■ Try it: All of the records below are to be given again word for word, with the pictures removed.

Pose landmark coordinates
========================================

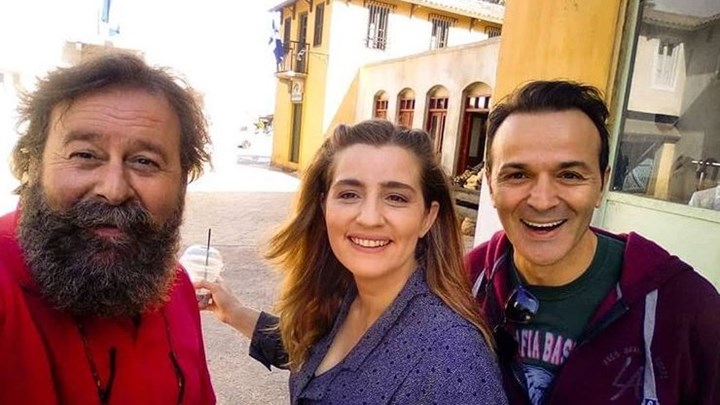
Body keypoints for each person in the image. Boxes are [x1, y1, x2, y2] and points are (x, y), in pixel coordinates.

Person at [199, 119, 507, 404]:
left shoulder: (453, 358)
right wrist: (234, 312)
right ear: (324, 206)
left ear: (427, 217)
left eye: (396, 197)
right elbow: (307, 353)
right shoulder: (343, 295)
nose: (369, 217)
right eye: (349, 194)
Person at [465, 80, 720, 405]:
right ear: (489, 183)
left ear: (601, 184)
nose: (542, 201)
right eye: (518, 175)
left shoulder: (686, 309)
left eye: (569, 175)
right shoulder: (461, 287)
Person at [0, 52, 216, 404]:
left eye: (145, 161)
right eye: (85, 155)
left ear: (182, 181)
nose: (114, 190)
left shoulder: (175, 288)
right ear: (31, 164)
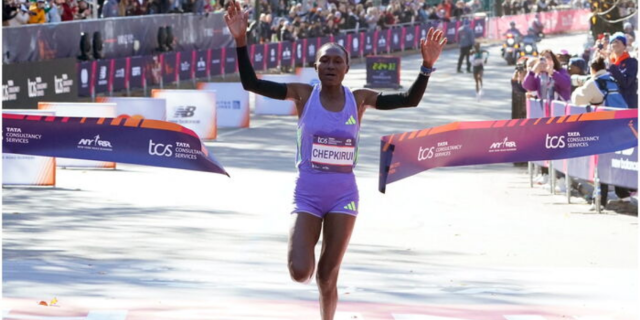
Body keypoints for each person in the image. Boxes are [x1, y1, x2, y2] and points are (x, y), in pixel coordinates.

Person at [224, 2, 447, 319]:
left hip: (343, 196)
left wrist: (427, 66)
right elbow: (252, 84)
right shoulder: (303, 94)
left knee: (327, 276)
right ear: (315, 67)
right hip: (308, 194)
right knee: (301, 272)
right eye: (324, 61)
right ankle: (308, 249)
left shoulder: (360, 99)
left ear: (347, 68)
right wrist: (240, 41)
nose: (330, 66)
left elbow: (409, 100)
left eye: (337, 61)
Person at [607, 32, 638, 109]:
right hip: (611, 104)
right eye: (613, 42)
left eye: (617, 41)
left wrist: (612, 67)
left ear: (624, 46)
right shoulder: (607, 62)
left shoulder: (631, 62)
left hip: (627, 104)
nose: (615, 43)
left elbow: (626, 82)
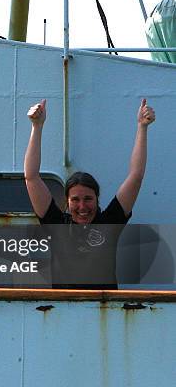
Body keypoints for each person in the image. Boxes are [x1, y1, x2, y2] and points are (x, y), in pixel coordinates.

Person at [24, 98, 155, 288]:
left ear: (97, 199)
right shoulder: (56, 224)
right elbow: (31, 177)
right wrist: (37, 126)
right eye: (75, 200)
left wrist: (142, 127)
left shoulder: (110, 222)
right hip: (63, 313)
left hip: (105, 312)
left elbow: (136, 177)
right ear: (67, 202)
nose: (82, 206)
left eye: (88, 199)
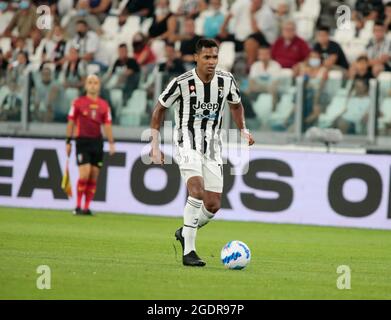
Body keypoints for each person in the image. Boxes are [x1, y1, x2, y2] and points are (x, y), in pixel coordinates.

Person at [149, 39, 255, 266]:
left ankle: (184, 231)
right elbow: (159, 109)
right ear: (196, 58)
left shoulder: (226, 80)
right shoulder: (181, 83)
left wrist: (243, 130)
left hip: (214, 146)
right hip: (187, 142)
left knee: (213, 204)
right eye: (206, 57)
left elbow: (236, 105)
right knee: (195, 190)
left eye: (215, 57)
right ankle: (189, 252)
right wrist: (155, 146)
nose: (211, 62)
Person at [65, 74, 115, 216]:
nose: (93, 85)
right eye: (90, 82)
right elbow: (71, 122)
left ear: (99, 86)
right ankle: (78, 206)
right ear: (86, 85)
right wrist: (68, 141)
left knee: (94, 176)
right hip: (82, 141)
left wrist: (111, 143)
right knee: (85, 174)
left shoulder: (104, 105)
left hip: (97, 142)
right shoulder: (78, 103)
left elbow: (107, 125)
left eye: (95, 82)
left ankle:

========================================

■ Answer for this exercise:
Body keypoints for each person in the image. Boxes are [x1, y1, x2, y2] and points are (x, y), in pixel coordinates.

Person at [199, 119, 507, 404]:
left shoulder: (453, 358)
right wrist: (234, 312)
right ear: (324, 206)
left ear: (427, 217)
left eye: (396, 197)
right elbow: (307, 353)
right shoulder: (343, 295)
nose: (369, 217)
right eye: (349, 194)
Person at [465, 80, 720, 405]:
right ear: (489, 183)
left ear: (601, 184)
nose: (542, 201)
right eye: (518, 175)
left shoulder: (686, 309)
left eye: (569, 175)
right shoulder: (461, 287)
Person at [0, 52, 216, 404]:
left eye: (145, 161)
right eye: (85, 155)
left ear: (182, 181)
nose: (114, 190)
left shoulder: (175, 288)
right ear: (31, 164)
Body keypoints for each person in the image. Boxes are [x1, y1, x2, y2] and points are (x, y), in pixel coordinates.

Person at [224, 2, 447, 319]:
left hip: (343, 196)
left wrist: (427, 66)
right elbow: (252, 84)
right shoulder: (303, 94)
left knee: (327, 276)
right ear: (315, 67)
right hip: (308, 194)
right knee: (301, 272)
right eye: (324, 61)
right ankle: (308, 249)
left shoulder: (360, 99)
left ear: (347, 68)
right wrist: (240, 41)
nose: (330, 66)
left elbow: (409, 100)
left eye: (337, 61)
Person at [607, 32, 638, 109]:
right hip: (611, 104)
right eye: (613, 42)
left eye: (617, 41)
left wrist: (612, 67)
left ear: (624, 46)
right shoulder: (607, 62)
left shoulder: (631, 62)
left hip: (627, 104)
nose: (615, 43)
left elbow: (626, 82)
Body keypoints for each person in the image. Boxes are [x1, y1, x2, y2] and points are (x, y), in pixel coordinates.

Person at [24, 98, 155, 288]:
left ear: (97, 199)
right shoulder: (56, 224)
right elbow: (31, 177)
right wrist: (37, 126)
right eye: (75, 200)
left wrist: (142, 127)
left shoulder: (110, 222)
right hip: (63, 313)
left hip: (105, 312)
left elbow: (136, 177)
right ear: (67, 202)
nose: (82, 206)
left eye: (88, 199)
Body keypoints for each person in the image. Boxes are [x1, y1, x2, y2] and points are (x, y), in pixel coordinates.

Person at [149, 39, 255, 266]:
left ankle: (184, 231)
right elbow: (159, 109)
right ear: (196, 58)
left shoulder: (226, 80)
right shoulder: (181, 83)
left wrist: (243, 130)
left hip: (214, 146)
right hip: (187, 142)
left knee: (213, 204)
right eye: (206, 57)
left elbow: (236, 105)
right knee: (195, 190)
left eye: (215, 57)
right ankle: (189, 252)
right wrist: (155, 146)
nose: (211, 62)
Person at [65, 74, 115, 216]:
nose: (93, 85)
right eye: (90, 82)
right elbow: (71, 122)
left ear: (99, 86)
right ankle: (78, 206)
right ear: (86, 85)
right wrist: (68, 141)
left knee: (94, 176)
right hip: (82, 141)
left wrist: (111, 143)
right knee: (85, 174)
left shoulder: (104, 105)
left hip: (97, 142)
right shoulder: (78, 103)
left elbow: (107, 125)
left eye: (95, 82)
left ankle:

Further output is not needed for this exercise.